Semua peran vegetasi tersebut bersifat dinamik yang akan berubah dari musim ke musim maupun dari tahun ke tahun. Dalam keadaan hutan yang telah mantap, perubahan peran hutan mungkin hanya nampak secara musiman, sesuai dengan pola sebaran hujannya.
Peran hutan terhadap pengendalian daur air dimulai dari peran tajuk menyimpan air sebagai air intersepsi. Sampai saat ini intersepsi belum dianggap sebagai faktor penting dalam daur hidrologi. Bagi daerah yang hujannya rendah dan kebutuhan air dipenuhi dengan konsep water harvest maka para pengelola Daerah Aliran Sungai (DAS) harus tetap memperhitungkan besarnya intersepsi karena jumlah air yang hilang sebagai air intersepsi dapat mengurangi jumlah air yang masuk ke suatu kawasan dan akhirnya mempengaruhi neraca air regional. Dengan demikian pemeliharaan hutan yang berupa penjarangan sangat penting dilaksanakan sesuai frekuensi yang telah ditetapkan.

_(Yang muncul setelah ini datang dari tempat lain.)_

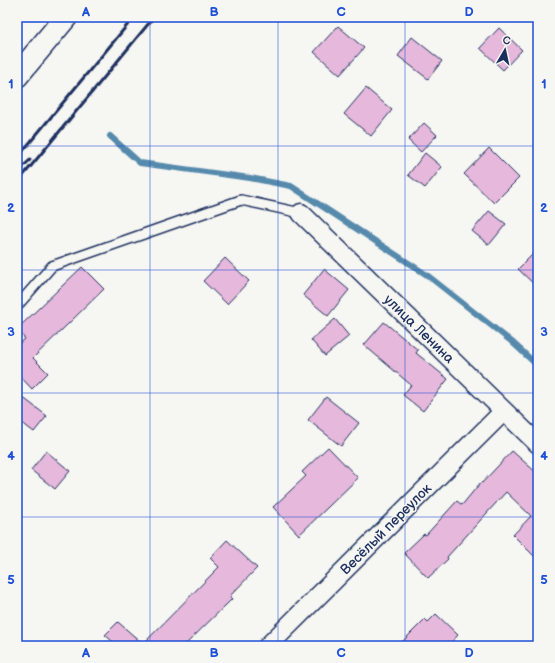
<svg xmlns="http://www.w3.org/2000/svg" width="555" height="663" font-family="'Balsamiq Sans',sans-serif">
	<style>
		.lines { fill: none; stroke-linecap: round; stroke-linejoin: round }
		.stream { stroke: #578aac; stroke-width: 6 }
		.building { fill: #e6b8db; stroke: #1b2f5e }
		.lane-casing { stroke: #1b2f5e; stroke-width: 12 }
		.street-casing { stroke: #1b2f5e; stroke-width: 21 }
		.secondary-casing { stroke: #1b2f5e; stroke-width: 25 }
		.lane { stroke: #f6f6f2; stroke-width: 9 }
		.street { stroke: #f6f6f2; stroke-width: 18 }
		.secondary { stroke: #f6f6f2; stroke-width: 22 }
		.rail { stroke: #1b2f5e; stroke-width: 3 }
		.grid { fill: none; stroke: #1d4ed8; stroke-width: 1; stroke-opacity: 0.55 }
		.labels { text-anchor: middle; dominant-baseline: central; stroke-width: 3; stroke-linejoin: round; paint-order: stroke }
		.street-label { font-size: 14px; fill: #1b2f5e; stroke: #f6f6f2 }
		.neatline { fill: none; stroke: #1d4ed8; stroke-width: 1.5 }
		.grid-label { font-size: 13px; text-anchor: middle; font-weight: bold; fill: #1d4ed8 }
	</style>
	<rect width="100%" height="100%" fill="#f6f6f2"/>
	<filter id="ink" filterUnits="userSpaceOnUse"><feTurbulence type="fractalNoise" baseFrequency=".025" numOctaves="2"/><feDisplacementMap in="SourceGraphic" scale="8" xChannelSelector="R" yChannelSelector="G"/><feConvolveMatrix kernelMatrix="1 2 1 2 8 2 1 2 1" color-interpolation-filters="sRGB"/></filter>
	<g filter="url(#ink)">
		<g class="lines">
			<path class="stream" d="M 110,136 L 140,163 L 250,178 L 291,186 L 427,275 L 512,342 L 538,366"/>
		</g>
		<path class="building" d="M 338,26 L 364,48 L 340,75 L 314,52 Z
			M 499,28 L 522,50 L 503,70 L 480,48 Z
			M 412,37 L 442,61 L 428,79 L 398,56 Z
			M 366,88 L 392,110 L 371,136 L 344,114 Z
			M 424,123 L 437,135 L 421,152 L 408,140 Z
			M 489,148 L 519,178 L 494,203 L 464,174 Z
			M 425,153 L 442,167 L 425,188 L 408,175 Z
			M 489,211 L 506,224 L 489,245 L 472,231 Z
			M 538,249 L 538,288 L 518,269 Z
			M 225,258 L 249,281 L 227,304 L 203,281 Z
			M 82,267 L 104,289 L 33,358 L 48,373 L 32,389 L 17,373 L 17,342 L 19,344 L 25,339 L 17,329 Z
			M 324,269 L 349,290 L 328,316 L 303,295 Z
			M 335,319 L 349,336 L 325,356 L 311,340 Z
			M 384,322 L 418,350 L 416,353 L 448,379 L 423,411 L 403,395 L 411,385 L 364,345 Z
			M 17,393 L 47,416 L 34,432 L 17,419 Z
			M 326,397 L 359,423 L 341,446 L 308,420 Z
			M 328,447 L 358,478 L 299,535 L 273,507 L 306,476 L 302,472 Z
			M 46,451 L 70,471 L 55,489 L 31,470 Z
			M 512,451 L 538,474 L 538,560 L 513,535 L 531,516 L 506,492 L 447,557 L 448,559 L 428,578 L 404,553 L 424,534 L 426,535 L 457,501 L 462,505 L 481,482 L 482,483 Z
			M 227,540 L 257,568 L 230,596 L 232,599 L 184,646 L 118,646 L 105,635 L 118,622 L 143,644 L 219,567 L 210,558 Z
			M 436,614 L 458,635 L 448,646 L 398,646 L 425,619 L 428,622 Z"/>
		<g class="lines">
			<defs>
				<path id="lane" d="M 17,306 L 52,266 L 241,200 L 301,213"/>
				<path id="street" d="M 301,213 L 538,444
					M 268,646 L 503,412"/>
				<path id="secondary" d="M 17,76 L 66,17"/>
			</defs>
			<use href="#lane" class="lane-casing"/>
			<use href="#street" class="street-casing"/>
			<use href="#secondary" class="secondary-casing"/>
			<use href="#lane" class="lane"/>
			<use href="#street" class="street"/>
			<use href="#secondary" class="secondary"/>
			<path class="rail" d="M 17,158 L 134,17
				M 17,172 L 30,160
				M 17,183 L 154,17"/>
		</g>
	</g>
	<path class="grid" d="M 150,17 L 150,646M 278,17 L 278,646M 405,17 L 405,646M 17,146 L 538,146M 17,270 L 538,270M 17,393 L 538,393M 17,517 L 538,517"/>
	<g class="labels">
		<g class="street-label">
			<text transform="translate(419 329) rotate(44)">улица Ленина</text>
			<text transform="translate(386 529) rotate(-45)">Весёлый переулок</text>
		</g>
	</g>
	<rect width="555" height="663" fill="none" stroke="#f6f6f2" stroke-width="44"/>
	<g transform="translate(505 50) rotate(9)" stroke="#f6f6f2" stroke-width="3" paint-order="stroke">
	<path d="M0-3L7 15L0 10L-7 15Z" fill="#1b2f5e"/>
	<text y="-6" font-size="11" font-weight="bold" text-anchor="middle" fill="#1b2f5e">С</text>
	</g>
	<rect x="22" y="22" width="511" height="619" class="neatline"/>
	<g class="grid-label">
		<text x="86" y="16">A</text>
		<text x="214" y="16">B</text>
		<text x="341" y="16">C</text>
		<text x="469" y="16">D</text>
		<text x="11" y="88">1</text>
		<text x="544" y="88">1</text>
		<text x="11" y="212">2</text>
		<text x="544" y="212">2</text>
		<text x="11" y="336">3</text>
		<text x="544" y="336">3</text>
		<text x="11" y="460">4</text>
		<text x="544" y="460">4</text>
		<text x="11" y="584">5</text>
		<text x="544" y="584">5</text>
		<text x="86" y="657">A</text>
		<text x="214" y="657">B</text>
		<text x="341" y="657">C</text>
		<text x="469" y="657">D</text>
	</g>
</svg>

Peran menonjol yang ke dua yang juga sering menjadi sumber penyebab kekawatiran masyarakat adalah evapotranspirasi. Beberapa faktor yang berperanan terhadap besarnya evapotranspirasi antara lain adalah radiasi matahari, suhu, kelembaban udara, kecepatan angin dan ketersediaan air di dalam tanah atau sering disebut kelengasan tanah. Lengas tanah berperanan terhadap terjadinya evapotranspirasiEvapotranspirasi punya pengaruh yang penting terhadap besarnya cadangan air tanah terutama untuk kawasan yang berhujan rendah, lapisan/tebal tanah dangkal dan sifat batuan yang tidak dapat menyimpan air.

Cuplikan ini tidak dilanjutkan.